## WHAT YOU HAVE TO DO
Reproduce the records word for word, from the start up to and including the line with "30: (941, 571)". Leave out the pictures.

## DATA EXCERPTS
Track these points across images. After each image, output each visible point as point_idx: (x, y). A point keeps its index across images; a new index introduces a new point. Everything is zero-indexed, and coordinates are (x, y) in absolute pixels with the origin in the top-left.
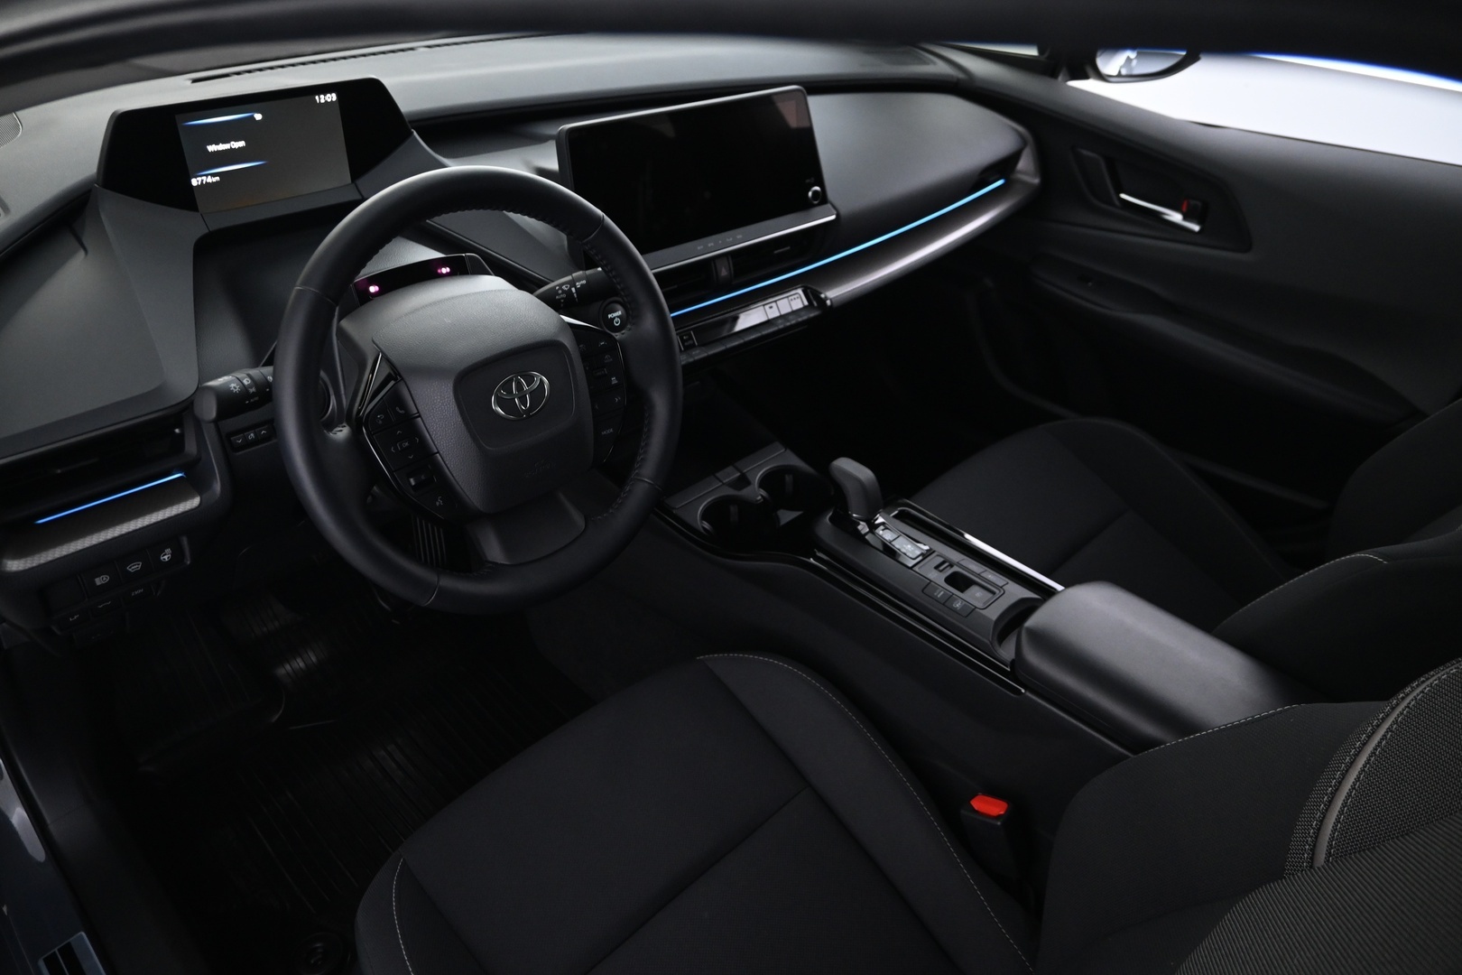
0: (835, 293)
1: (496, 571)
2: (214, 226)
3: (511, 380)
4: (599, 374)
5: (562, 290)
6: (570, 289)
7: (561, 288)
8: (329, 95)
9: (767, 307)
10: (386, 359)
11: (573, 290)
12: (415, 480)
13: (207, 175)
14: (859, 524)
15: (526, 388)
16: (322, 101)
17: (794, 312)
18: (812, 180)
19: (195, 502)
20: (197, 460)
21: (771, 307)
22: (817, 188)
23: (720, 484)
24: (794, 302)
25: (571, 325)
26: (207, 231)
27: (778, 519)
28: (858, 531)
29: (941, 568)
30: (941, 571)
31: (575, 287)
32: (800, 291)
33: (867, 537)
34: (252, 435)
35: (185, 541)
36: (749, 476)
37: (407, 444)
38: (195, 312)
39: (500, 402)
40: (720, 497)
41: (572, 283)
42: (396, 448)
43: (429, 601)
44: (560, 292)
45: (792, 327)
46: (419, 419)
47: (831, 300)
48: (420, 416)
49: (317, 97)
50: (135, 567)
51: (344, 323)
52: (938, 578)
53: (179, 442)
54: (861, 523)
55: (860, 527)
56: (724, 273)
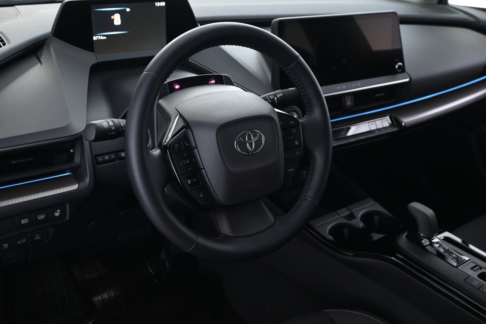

## EXERCISE OUTPUT
Track these points across images. After each image, output each visible point as point_idx: (x, y). A point keeps its index across images; a new index introduces a new point. Everything is zero-indexed, and coordinates are (x, y) in absolute pixels with the origin in the top-left.
0: (835, 293)
1: (496, 571)
2: (214, 226)
3: (511, 380)
4: (599, 374)
5: (562, 290)
6: (570, 289)
7: (561, 288)
8: (329, 95)
9: (767, 307)
10: (386, 359)
11: (573, 290)
12: (415, 480)
13: (207, 175)
14: (859, 524)
15: (526, 388)
16: (322, 101)
17: (794, 312)
18: (812, 180)
19: (195, 502)
20: (197, 460)
21: (771, 307)
22: (817, 188)
23: (720, 484)
24: (794, 302)
25: (571, 325)
26: (207, 231)
27: (778, 519)
28: (858, 531)
29: (941, 568)
30: (941, 571)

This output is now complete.